- Exercise instructions -
Practice item. Set the material below down again exactly, with no pictures.

- Source records -
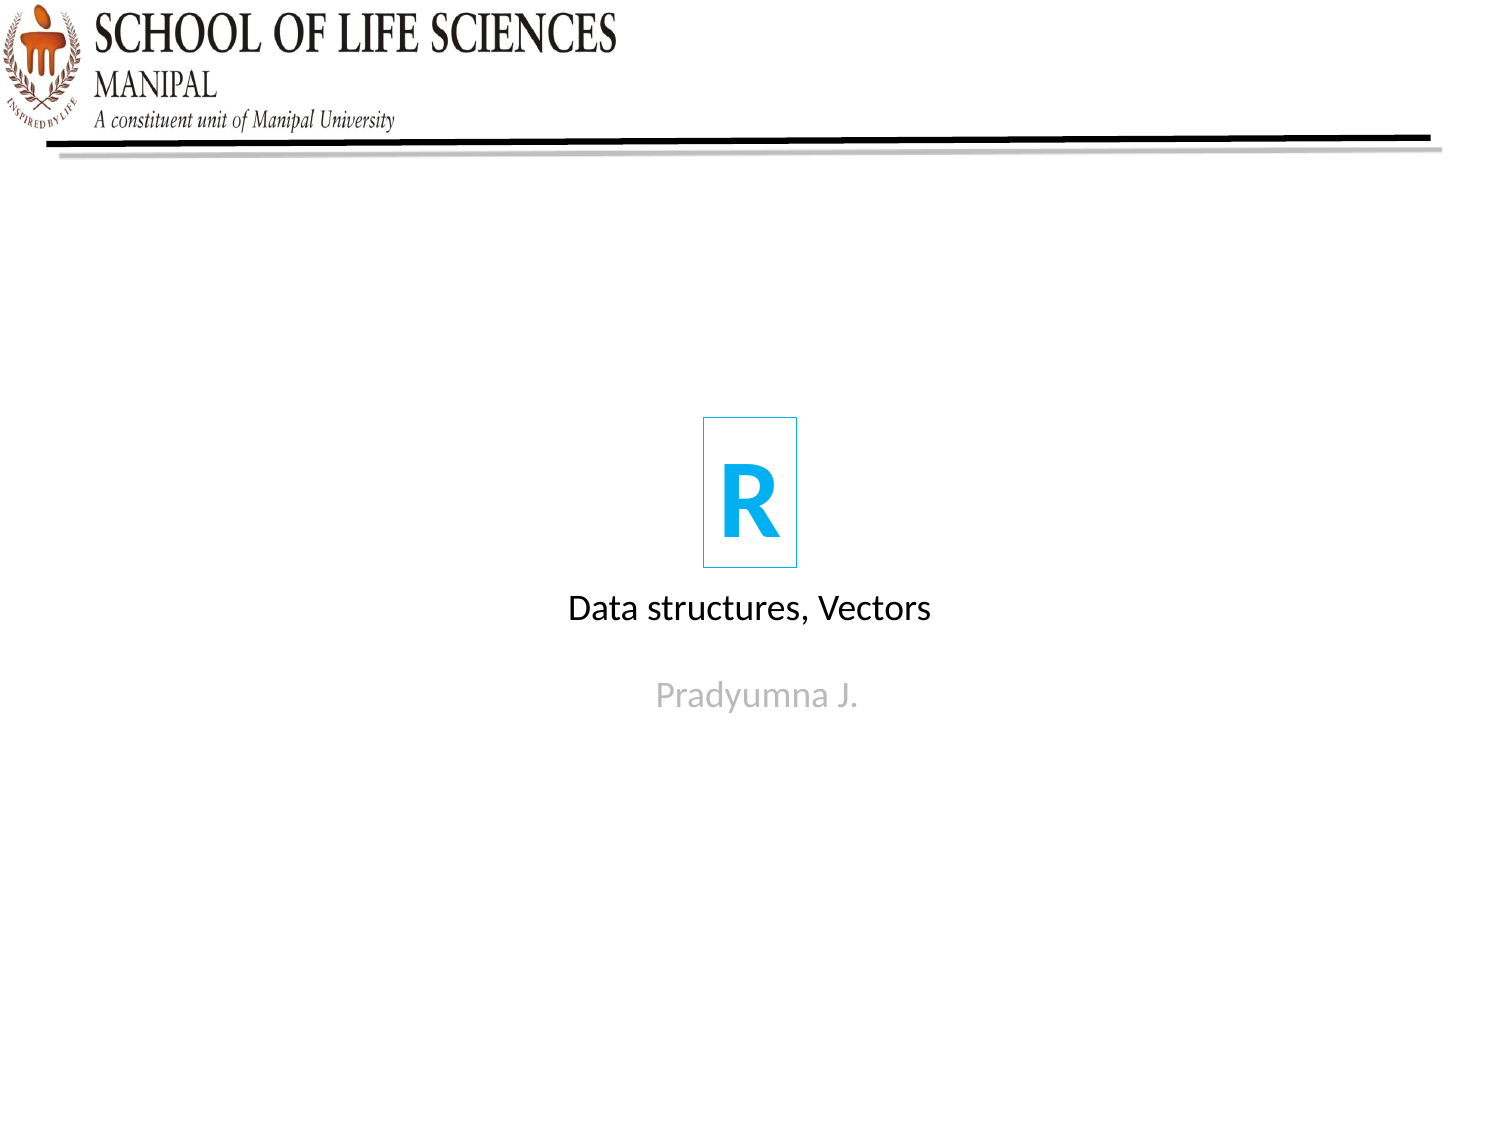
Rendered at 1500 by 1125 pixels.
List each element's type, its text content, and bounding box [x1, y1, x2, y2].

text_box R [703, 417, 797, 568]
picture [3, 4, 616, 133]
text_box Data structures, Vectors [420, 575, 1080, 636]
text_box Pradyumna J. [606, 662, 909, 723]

- Output for this exercise -
Rendered at 1500 by 1125 pixels.
List each element's type, its text content, and bounding box [x1, y1, x2, y2].

text_box R [703, 417, 797, 568]
picture [3, 4, 616, 133]
text_box Data structures, Vectors [420, 575, 1080, 636]
text_box Pradyumna J. [606, 662, 909, 723]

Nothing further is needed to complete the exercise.